My favorite teacher in school was never the art teacher because I never took art. It was the stern-looking physics instructor who rode a motorcycle to school and, if memory serves, wore a pocket protector. (That last detail I may have imagined, but you need it to get the picture.)
His tests and quizzes never asked us simply to repeat formulas. Instead, he invented scenarios and asked us to apply the principles we’d learned. We predicted outcomes. We learned that the world had rules, that if you understood them well enough, you could make sense of what happened.
I hung on every word he spoke. What was this clear-cut, rational world he so calmly explained, occasionally illustrating with a red dry erase marker across an expansive whiteboard? I wanted in.
And then one day he wrote a proverb on that same board.
“Man plans, God laughs.”
I don’t remember him saying much about it, but I’ve been thinking about those four words ever since.
Back then, I understood them as a commentary on human folly—our smallness in the face of an all-knowing God. It felt more frustrating than comforting.
Then I graduated from high school and began building a life of my own.
I had plans. I would earn a Ph.D. in American Literature. I would marry once. I would have several children, children I could only imagine as daughters because I knew what it was to be one. I had a sister. I was close to my mom. Without ever questioning it, I assumed motherhood would look something like the family I had grown up in. It’s the only version of motherhood I had ever experienced from the inside.

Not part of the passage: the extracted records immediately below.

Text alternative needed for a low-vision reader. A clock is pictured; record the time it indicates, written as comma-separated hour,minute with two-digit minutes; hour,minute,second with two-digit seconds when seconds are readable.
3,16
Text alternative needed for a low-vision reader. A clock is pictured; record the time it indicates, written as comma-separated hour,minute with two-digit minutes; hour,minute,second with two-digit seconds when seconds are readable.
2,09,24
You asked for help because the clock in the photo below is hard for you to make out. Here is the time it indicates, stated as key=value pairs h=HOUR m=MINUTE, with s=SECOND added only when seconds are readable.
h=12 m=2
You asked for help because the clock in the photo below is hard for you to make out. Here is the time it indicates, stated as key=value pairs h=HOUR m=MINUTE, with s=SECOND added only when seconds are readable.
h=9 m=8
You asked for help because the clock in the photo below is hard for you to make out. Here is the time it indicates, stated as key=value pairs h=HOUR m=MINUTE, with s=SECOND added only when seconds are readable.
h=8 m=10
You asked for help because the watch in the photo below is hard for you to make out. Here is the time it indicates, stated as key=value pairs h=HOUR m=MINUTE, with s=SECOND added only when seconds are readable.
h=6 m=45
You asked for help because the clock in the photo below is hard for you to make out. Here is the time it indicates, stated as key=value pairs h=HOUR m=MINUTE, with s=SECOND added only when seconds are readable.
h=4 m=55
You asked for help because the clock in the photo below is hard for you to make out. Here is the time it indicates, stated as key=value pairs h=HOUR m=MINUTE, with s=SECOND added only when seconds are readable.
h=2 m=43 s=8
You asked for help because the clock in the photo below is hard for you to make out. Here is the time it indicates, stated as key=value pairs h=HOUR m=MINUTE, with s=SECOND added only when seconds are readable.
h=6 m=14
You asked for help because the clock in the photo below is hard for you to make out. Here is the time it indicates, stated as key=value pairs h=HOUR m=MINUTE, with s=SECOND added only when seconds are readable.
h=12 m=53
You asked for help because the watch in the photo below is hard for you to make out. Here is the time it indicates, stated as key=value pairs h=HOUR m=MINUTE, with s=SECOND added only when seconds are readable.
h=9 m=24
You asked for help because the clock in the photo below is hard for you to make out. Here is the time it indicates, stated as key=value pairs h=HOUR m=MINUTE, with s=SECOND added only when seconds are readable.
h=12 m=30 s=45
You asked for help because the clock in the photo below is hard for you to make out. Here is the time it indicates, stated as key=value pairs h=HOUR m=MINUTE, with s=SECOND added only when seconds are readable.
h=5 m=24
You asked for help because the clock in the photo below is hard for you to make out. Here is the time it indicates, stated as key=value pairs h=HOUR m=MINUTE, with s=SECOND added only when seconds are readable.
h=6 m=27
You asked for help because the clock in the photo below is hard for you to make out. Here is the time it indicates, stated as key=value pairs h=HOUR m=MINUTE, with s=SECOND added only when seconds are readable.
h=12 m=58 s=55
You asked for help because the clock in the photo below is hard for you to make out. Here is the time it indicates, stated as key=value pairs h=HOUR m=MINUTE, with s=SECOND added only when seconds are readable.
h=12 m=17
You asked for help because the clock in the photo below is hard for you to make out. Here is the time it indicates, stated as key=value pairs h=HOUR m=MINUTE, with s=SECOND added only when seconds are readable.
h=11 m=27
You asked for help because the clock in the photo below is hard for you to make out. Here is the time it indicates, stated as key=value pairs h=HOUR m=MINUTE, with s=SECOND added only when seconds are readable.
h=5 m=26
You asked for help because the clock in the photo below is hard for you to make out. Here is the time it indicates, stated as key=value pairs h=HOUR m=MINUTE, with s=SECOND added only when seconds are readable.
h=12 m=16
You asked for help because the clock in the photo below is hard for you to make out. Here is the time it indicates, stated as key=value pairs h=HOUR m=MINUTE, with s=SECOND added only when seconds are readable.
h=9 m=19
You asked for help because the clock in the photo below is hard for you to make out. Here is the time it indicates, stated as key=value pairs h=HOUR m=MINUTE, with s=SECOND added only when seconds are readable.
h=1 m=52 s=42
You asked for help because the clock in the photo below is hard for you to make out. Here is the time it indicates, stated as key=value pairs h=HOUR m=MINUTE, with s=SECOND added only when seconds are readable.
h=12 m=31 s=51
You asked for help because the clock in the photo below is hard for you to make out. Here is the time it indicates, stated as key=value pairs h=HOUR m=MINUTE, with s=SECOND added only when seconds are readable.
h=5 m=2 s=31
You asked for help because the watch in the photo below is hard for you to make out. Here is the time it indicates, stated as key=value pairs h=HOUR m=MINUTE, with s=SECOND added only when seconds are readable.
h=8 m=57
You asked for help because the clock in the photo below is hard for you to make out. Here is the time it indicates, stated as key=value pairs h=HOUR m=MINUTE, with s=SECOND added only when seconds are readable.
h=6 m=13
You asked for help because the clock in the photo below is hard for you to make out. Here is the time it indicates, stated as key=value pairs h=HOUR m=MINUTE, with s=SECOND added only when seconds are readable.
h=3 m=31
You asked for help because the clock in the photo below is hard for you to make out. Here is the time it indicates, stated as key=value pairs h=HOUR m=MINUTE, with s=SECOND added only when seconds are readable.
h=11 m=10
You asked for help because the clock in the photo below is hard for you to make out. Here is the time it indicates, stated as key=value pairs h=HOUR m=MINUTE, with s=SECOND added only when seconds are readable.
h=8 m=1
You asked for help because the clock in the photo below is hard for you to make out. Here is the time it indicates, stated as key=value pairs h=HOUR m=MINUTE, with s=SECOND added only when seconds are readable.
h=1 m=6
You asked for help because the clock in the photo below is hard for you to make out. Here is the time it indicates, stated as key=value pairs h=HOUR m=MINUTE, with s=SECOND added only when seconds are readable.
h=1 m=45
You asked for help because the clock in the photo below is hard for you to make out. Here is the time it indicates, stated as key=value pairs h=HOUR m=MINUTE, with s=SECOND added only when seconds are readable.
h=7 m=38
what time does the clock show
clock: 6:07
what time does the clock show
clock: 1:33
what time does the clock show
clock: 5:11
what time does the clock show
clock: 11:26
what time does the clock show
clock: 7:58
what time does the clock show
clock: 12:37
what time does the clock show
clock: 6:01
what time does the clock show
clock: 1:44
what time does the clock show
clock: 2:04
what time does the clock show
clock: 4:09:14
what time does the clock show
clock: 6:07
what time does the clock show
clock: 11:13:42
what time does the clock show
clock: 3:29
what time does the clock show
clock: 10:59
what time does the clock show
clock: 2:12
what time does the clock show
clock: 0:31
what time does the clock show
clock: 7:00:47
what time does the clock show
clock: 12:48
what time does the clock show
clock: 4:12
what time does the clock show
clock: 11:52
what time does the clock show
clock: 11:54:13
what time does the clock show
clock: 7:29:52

Life, it turned out, wasn’t nearly as predictable as physics.
The formulas didn’t always produce the outcomes I expected.
Instead, I became an artist. I became the mother of boys in a blended family. I moved to Mississippi—a state I had never really imagined anyone moved to on purpose. I opened a gallery. I built a life I never would have had the imagination to plan for myself.
Now, when I think about that proverb, I hear God’s laughter differently.
Not the laughter of ridicule. The laughter of delight.
I imagine the laughter of a Creator who knows our plans are often too small to contain the abundance waiting for us. A laughter that gently whispers, Oh, my sweet child. Your plans are only the beginning.
I’ve begun to think that faith is less about knowing what’s coming than trusting that grace has a larger imagination than we do.
There is a particular freedom that comes from realizing our lives don’t have to resemble the ones we imagined in order to become beautiful. Sometimes we spend years grieving a story that never happened instead of crafting an even more interesting one. As I painted Dreams, I found myself returning to that proverb.
The sleeping mother isn’t dreaming about a different life. She is resting peacefully inside the one she has been given, even with all the uncertainty inherent to raising a child. The child leans into her without effort. A small gold bird rests above her—a quiet symbol of hope, the unexpected gifts that arrive when we loosen our grip on absolute conviction. Around them, flowers bloom in abundance, as if to suggest that life has a way of flourishing beyond the edges of our careful expectations.
This painting is about motherhood and how different it looks from the version I once imagined.
But it’s also about all the places where life has surprised me.
It’s about learning that dreams don’t always disappear. Sometimes they simply change shape. Sometimes they become deeper, kinder, and more expansive than the ones we first carried.
Perhaps that’s what the proverb was trying to teach me all those years ago.
Not that our plans are foolish.
Only that they are wonderfully incomplete.
Somewhere beyond the edges of our imagination is a smiling God—not because our plans are foolish, but because they have so much glorious room to grow.. Because there is always more beauty, more grace, and more life than we can yet conceive.
Artist Note
When I painted Dreams, I was thinking about all the ways life has surprised me. Motherhood, family, and even the place I now call home look nothing like I once imagined, yet each has become a gift I never could have planned. This painting is about finding peace in the life we’ve been given and trusting that grace often has a larger imagination than we do.